All too soon I felt Mitchie pull away but I used the break to my advantage to catch my breath. I rested my head against hers, content at the moment just to stare into the perfect, endless pools of chocolate.

"Mitchie?" I didn't want to ruin the magic of the moment but it was started to bug me.

"Hmmm?" she answered, snuggling her head into my neck and placing a few velvet kisses to it.

"What made you decide to come out to me?" I felt her kisses halt for a second but it was quickly replaced with her hot breath against my neck instead.

"You're smile…" she said vaguely.

"How so?" I asked pulling away to look into her eyes. Those eye; God, I could look into those eyes until the day I die.

"I just wanted to fix your smile" Mitchie said quietly, burying her head shyly back into my neck.

"Damn, I love you." I whispered into her ear, breathing out a lot more hot breath than actually necessary. The shiver that followed from my breath in her ear only egged me on more. "I could hold you in my arms forever." I breathed out huskily into her ear.

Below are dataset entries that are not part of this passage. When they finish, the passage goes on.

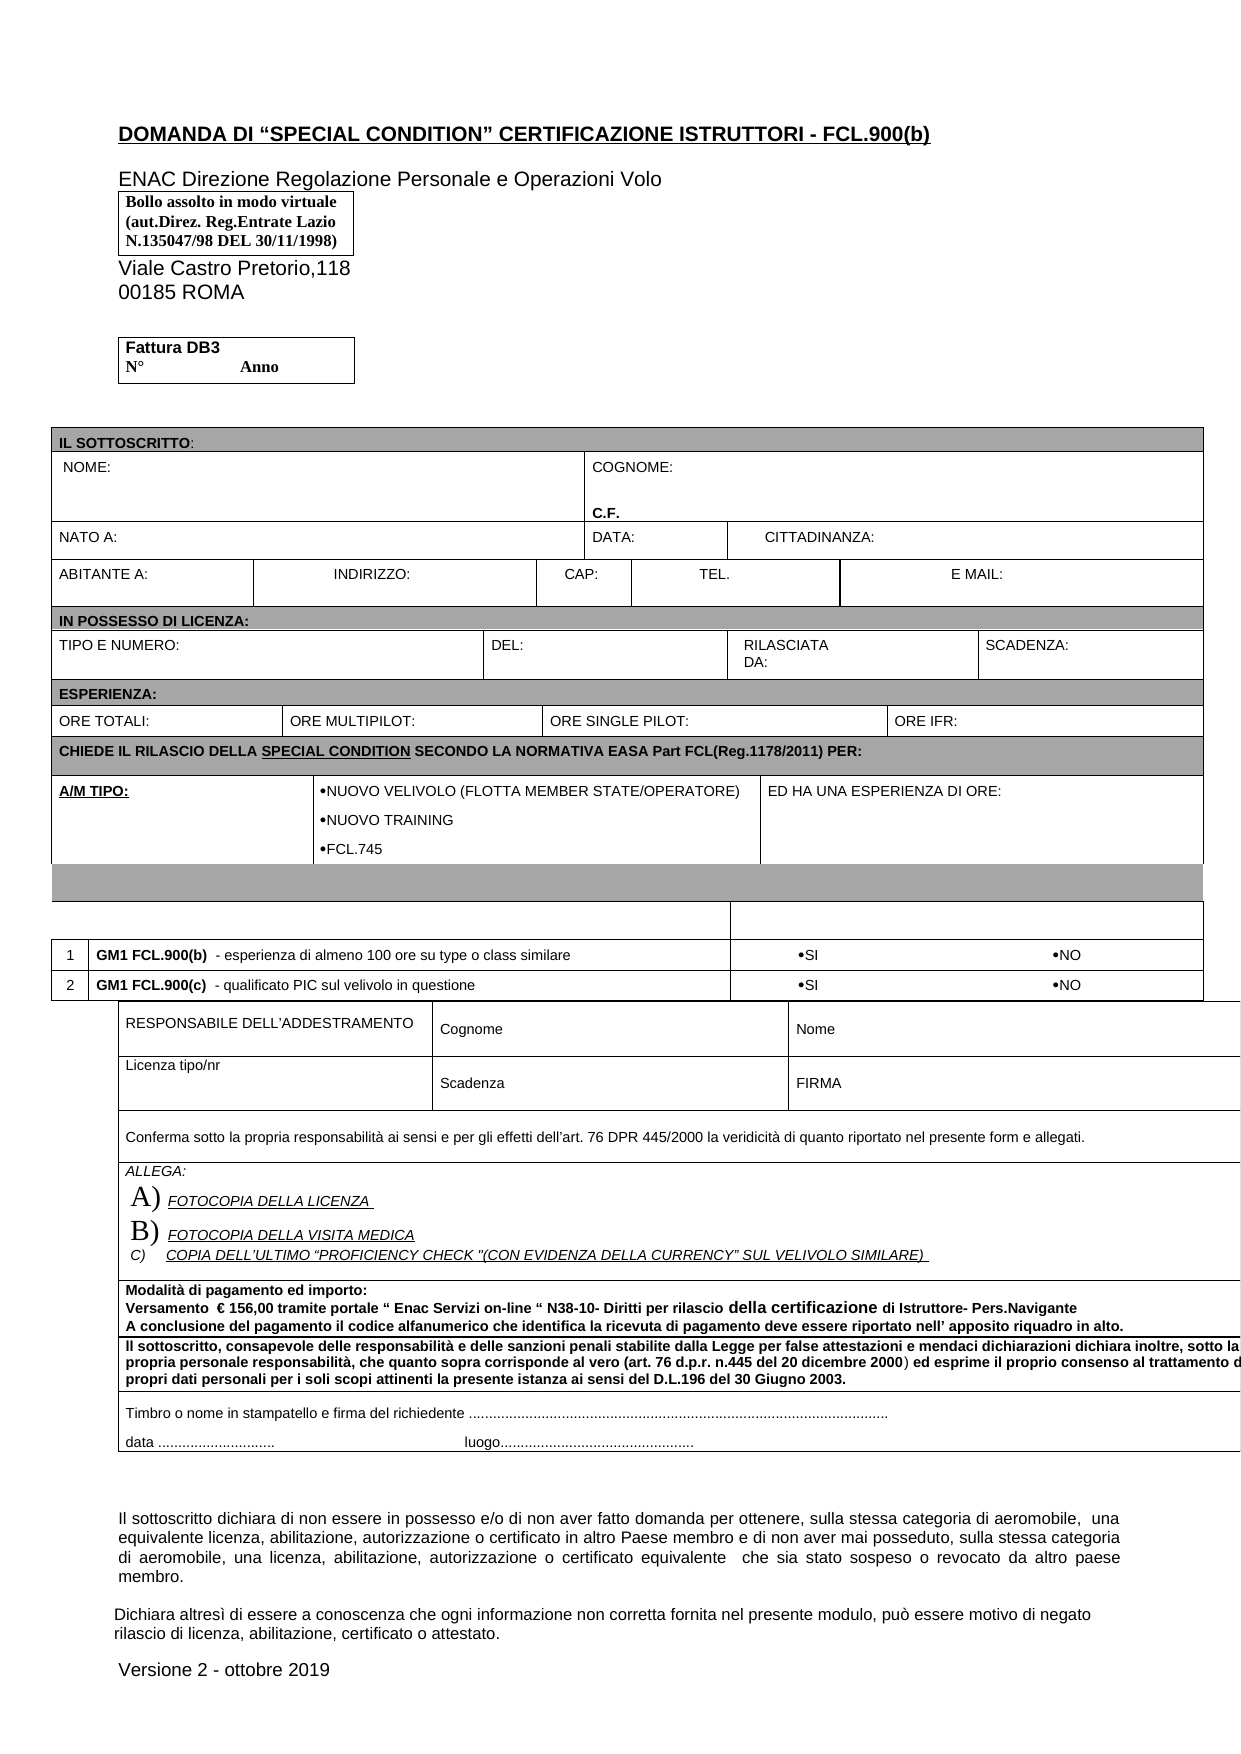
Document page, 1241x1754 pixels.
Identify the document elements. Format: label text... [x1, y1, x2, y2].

table_cell ORE SINGLE PILOT: [543, 706, 887, 736]
table_cell NUOVO VELIVOLO (FLOTTA MEMBER STATE/OPERATORE) NUOVO TRAINING FCL.745 [314, 776, 760, 864]
table_header Fattura DB3 N° Anno [119, 338, 354, 383]
table_cell ll sottoscritto, consapevole delle responsabilità e delle sanzioni penali stabilite dalla Legge per false attestazioni e mendaci dichiarazioni dichiara inoltre, sotto la propria personale responsabilità, che quanto sopra corrisponde al vero (art. 76 d.p.r. n.445 del 20 dicembre 2000) ed esprime il proprio consenso al trattamento dei propri dati personali per i soli scopi attinenti la presente istanza ai sensi del D.L.196 del 30 Giugno 2003. [119, 1338, 1240, 1391]
table_header Bollo assolto in modo virtuale (aut.Direz. Reg.Entrate Lazio N.135047/98 DEL 30/11/1998) [119, 192, 353, 254]
text ENAC Direzione Regolazione Personale e Operazioni Volo [118, 167, 1122, 191]
subtitle DOMANDA DI “SPECIAL CONDITION” CERTIFICAZIONE ISTRUTTORI - FCL.900(b) [118, 122, 1224, 146]
table_cell ED HA UNA ESPERIENZA DI ORE: [761, 776, 1203, 864]
table_cell IN POSSESSO DI LICENZA: [52, 607, 1203, 629]
table_cell DATA: [585, 522, 727, 558]
table_cell DEL: [484, 631, 727, 678]
table_cell TIPO E NUMERO: [52, 631, 483, 678]
text Il sottoscritto dichiara di non essere in possesso e/o di non aver fatto domanda per ottenere, sulla stessa categoria di aeromobile, una equivalente licenza, abilitazione, autorizzazione o certificato in altro Paese membro e di non aver mai posseduto, sulla stessa categoria di aeromobile, una licenza, abilitazione, autorizzazione o certificato equivalente che sia stato sospeso o revocato da altro paese membro. [118, 1509, 1122, 1586]
table_cell ORE TOTALI: [52, 706, 282, 736]
table_cell GM1 FCL.900(b) - esperienza di almeno 100 ore su type o class similare [89, 940, 730, 969]
table_cell [856, 631, 978, 678]
table_header Cognome [433, 1002, 788, 1056]
table_cell SI NO [731, 940, 1203, 969]
table_cell A/M TIPO: [52, 776, 313, 864]
table_header IL SOTTOSCRITTO: [52, 428, 1203, 451]
table_cell NOME: [52, 452, 584, 521]
text Viale Castro Pretorio,118 [118, 256, 1122, 279]
text 00185 ROMA [118, 279, 1122, 303]
text Dichiara altresì di essere a conoscenza che ogni informazione non corretta fornita nel presente modulo, può essere motivo di negato [44, 1605, 1122, 1624]
table_cell E MAIL: [841, 560, 1203, 606]
table_header Nome [789, 1002, 1240, 1056]
text rilascio di licenza, abilitazione, certificato o attestato. [44, 1624, 1122, 1643]
table_header RESPONSABILE DELL’ADDESTRAMENTO [119, 1002, 432, 1056]
table_cell [731, 902, 1203, 939]
table_cell SCADENZA: [979, 631, 1203, 678]
table_cell 1 [52, 940, 88, 969]
table_cell Timbro o nome in stampatello e firma del richiedente ........................................................................................................ data ............................. luogo................................................ [119, 1392, 1240, 1451]
table_cell INDIRIZZO: [254, 560, 536, 606]
table_cell ESPERIENZA: [52, 680, 1203, 705]
table_cell NATO A: [52, 522, 584, 558]
table_cell GM1 FCL.900(c) - qualificato PIC sul velivolo in questione [89, 971, 730, 1000]
table_cell RILASCIATA DA: [728, 631, 856, 678]
table_cell CAP: [537, 560, 631, 606]
table_cell 2 [52, 971, 88, 1000]
table_cell Conferma sotto la propria responsabilità ai sensi e per gli effetti dell’art. 76 DPR 445/2000 la veridicità di quanto riportato nel presente form e allegati. [119, 1111, 1240, 1162]
table_cell Scadenza [433, 1057, 788, 1110]
table_cell TEL. [632, 560, 839, 606]
table_cell Modalità di pagamento ed importo: Versamento € 156,00 tramite portale “ Enac Servizi on-line “ N38-10- Diritti per rilascio della certificazione di Istruttore- Pers.Navigante A conclusione del pagamento il codice alfanumerico che identifica la ricevuta di pagamento deve essere riportato nell’ apposito riquadro in alto. [119, 1281, 1240, 1336]
table_cell SI NO [731, 971, 1203, 1000]
table_cell CHIEDE IL RILASCIO DELLA SPECIAL CONDITION SECONDO LA NORMATIVA EASA Part FCL(Reg.1178/2011) PER: [52, 737, 1203, 775]
table_cell FIRMA [789, 1057, 1240, 1110]
table_cell [52, 902, 730, 939]
table_cell ORE MULTIPILOT: [283, 706, 542, 736]
table_cell CITTADINANZA: [728, 522, 1203, 558]
table_cell ORE IFR: [888, 706, 1203, 736]
table_cell [52, 864, 1203, 901]
table_cell COGNOME: C.F. [585, 452, 1203, 521]
table_cell ABITANTE A: [52, 560, 253, 606]
table_cell Licenza tipo/nr [119, 1057, 432, 1110]
table_cell ALLEGA: FOTOCOPIA DELLA LICENZA FOTOCOPIA DELLA VISITA MEDICA C) COPIA DELL’ULTIMO “PROFICIENCY CHECK "(CON EVIDENZA DELLA CURRENCY” SUL VELIVOLO SIMILARE) [119, 1163, 1240, 1280]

I heard a quiet groan before I felt her lips press themselves against my mouth, her tongue pushing past my lips without even asking for entrance, but don't get my wrong; I didn't mind!

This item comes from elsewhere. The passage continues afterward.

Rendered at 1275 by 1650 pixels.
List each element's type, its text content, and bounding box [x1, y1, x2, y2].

I felt Mitchie shift her body to hover over me. I reached for her waist and pulled her down to rest completely on top of me. Her body fit so perfectly into mine that there wasn't a shadow of a doubt left in my mind that God made Mitchie just for me. I whimpered into her mouth when I felt her left leg fall in-between mine and rub quite intentionally between my legs.

"Mitchie, slow down; I want to savor this. We have the rest of our lives to spend with each other, just slow down a bit." I tried to convince her, though half of me was just wishing I had kept my mouth shut.

"Sorry." She giggled adorably.

"Don't be, just slow down a bit." I brushed my lips softly over hers before I kissed her forehead again and wrapped my arms tightly around her. She nuzzled her nose against my neck contently.

I'm not sure how long we laid there but after a while I was being shaken awake but Mitchie, her mom and sister standing beside the bed, each sporting an amused smile.

"Sorry, I guess I was more tired than I thought." I said sheepishly.

"You're fine; we just wanted to know if you were hungry and we were just going to leave you asleep but Mitchie said she had heard your stomach growl a couple of times so she wanted to wake you anyway." Connie explained, leaving me with another sheepish smile put there by my hungry stomach.